Why Kate Forbes is apologising

24 February 2023

3:47 AM

24 February 2023

3:47 AM

Somewhat inevitably, Kate Forbes has issued a lengthy apology for her rather forthright comments on moral issues in the early days of the SNP leadership contest. The Scottish Finance Secretary put out a lengthy post on Facebook in which she said:

Every leader’s identity is multifaceted – I am a woman, I am a Highlander, I have a faith. Of all these characteristics, the questions over the last few days have focused on my religious faith. I feel greatly burdened that some of my responses to questions in the media have caused hurt, which was never my intention as I sought to answer questions clearly.

I will defend to the hilt the rights of everybody in Scotland, particularly minorities, to live and to love without fear or harassment in a pluralistic and tolerant society. I will uphold the laws that have been hard won, as a servant of democracy, and seek to enhance the rights of everybody to live in a way which enables them to flourish. I firmly believe in the inherent dignity of each human being; that underpins all ethical and political decisions I make.

It’s worth noting that she is not retracting any of her comments about marriage being between a man and a woman, or that children should be born within a marriage. She says she had intended to answer the questions clearly – which is refreshing and made sense given the way Tim Farron, who writes for this week’s magazine on faith in politics, spent his entire tenure as Lib Dem leader.


But speaking to SNP MPs and MSPs over the past few days, what has struck me is that a number of them who had been minded to support Forbes were concerned, not because of what she thought but by the way she expressed her views. Hannah Bardell, for instance, said that she didn’t want Forbes to be hounded by their movement for what she was saying, but that nevertheless it would have been wise to acknowledge how difficult some people might find her views if they themselves were gay, or from single-parent families. This is the ‘hurt’ that Forbes is trying to address in her statement. She is now trying to move the debate onto the other ‘facets’ around independence and economic policy.

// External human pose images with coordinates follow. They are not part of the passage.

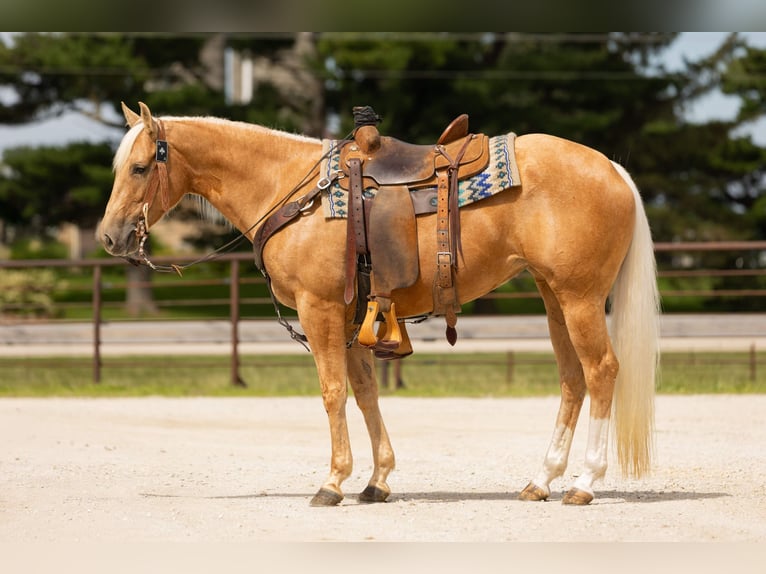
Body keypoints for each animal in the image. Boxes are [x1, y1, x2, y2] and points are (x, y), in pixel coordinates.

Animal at [99, 102, 660, 506]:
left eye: (140, 167)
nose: (109, 237)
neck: (290, 189)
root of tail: (611, 167)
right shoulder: (351, 318)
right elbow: (367, 392)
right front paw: (377, 480)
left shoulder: (320, 309)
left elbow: (332, 393)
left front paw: (332, 482)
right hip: (552, 296)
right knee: (572, 378)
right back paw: (541, 480)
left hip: (580, 298)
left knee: (602, 371)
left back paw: (584, 483)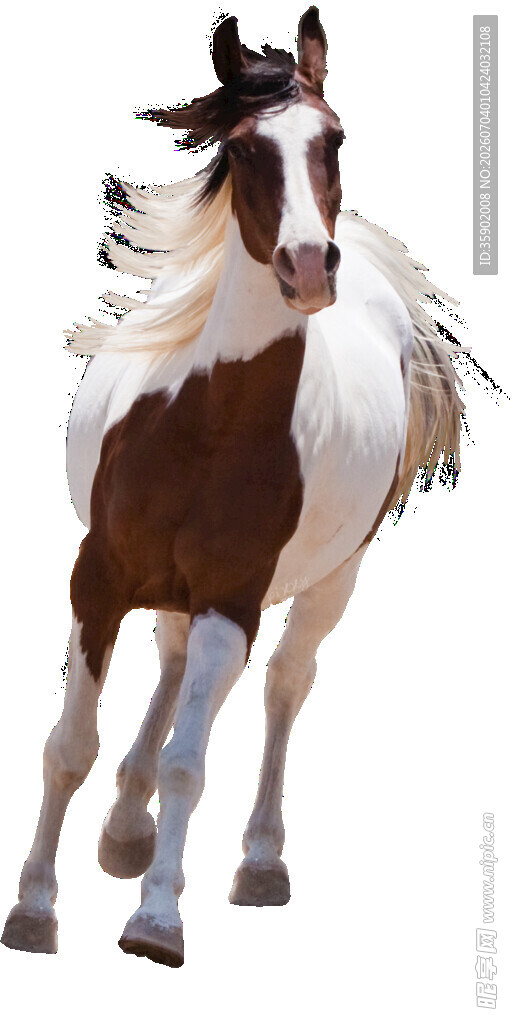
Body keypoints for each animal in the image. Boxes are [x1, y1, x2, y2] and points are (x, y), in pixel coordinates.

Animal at [1, 7, 466, 968]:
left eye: (333, 138)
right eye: (248, 148)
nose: (307, 267)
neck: (209, 426)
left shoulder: (232, 599)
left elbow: (191, 760)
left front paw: (155, 919)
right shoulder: (96, 581)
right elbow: (69, 746)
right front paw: (32, 908)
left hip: (329, 581)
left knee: (284, 683)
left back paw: (255, 859)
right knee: (172, 668)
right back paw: (125, 825)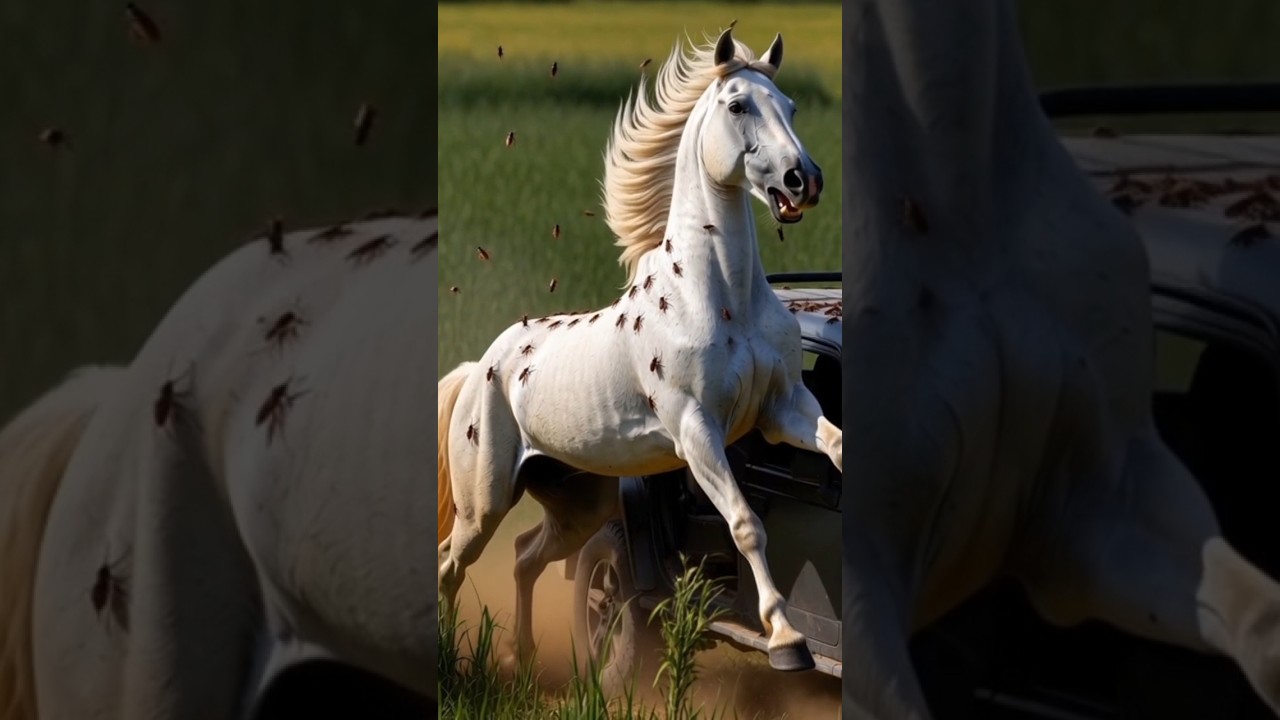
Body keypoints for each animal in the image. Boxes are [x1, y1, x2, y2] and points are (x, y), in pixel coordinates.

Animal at [436, 26, 843, 675]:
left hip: (577, 504)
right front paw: (786, 640)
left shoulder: (784, 410)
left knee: (526, 555)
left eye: (791, 107)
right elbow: (746, 524)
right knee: (451, 563)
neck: (721, 296)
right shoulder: (697, 431)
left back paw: (522, 654)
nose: (803, 180)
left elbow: (834, 444)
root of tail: (480, 370)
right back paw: (454, 661)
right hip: (485, 502)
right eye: (738, 106)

What the row over the past few days has shown us is that suspicion of politicians who have religious beliefs remains – hence Forbes being asked these questions in the first place. In my piece in the latest Spectator, I argue that such questions are important: after all, we should want to know as much about what the people who seek to lead us are like. But what would be better would be a suspicion of anyone with beliefs – and logically that means everyone in politics, because atheists do not, as they often presume, occupy a neutral or somehow ‘default’ space. They too have their own worldview, and that can often rest on foundations that seem quite flimsy when interrogated: just look at how hard Nicola Sturgeon found it to explain her thinking on gender self-ID.

The other lesson from the Forbes row is that while giving direct answers is a better approach than obfuscation, so is showing compassion and humanity. Non-Christians often feel that they are being judged merely by a Christian holding the views they do. Forbes probably needed to make the point more exhaustively that she wanted everyone to feel they were treated with dignity by their politicians.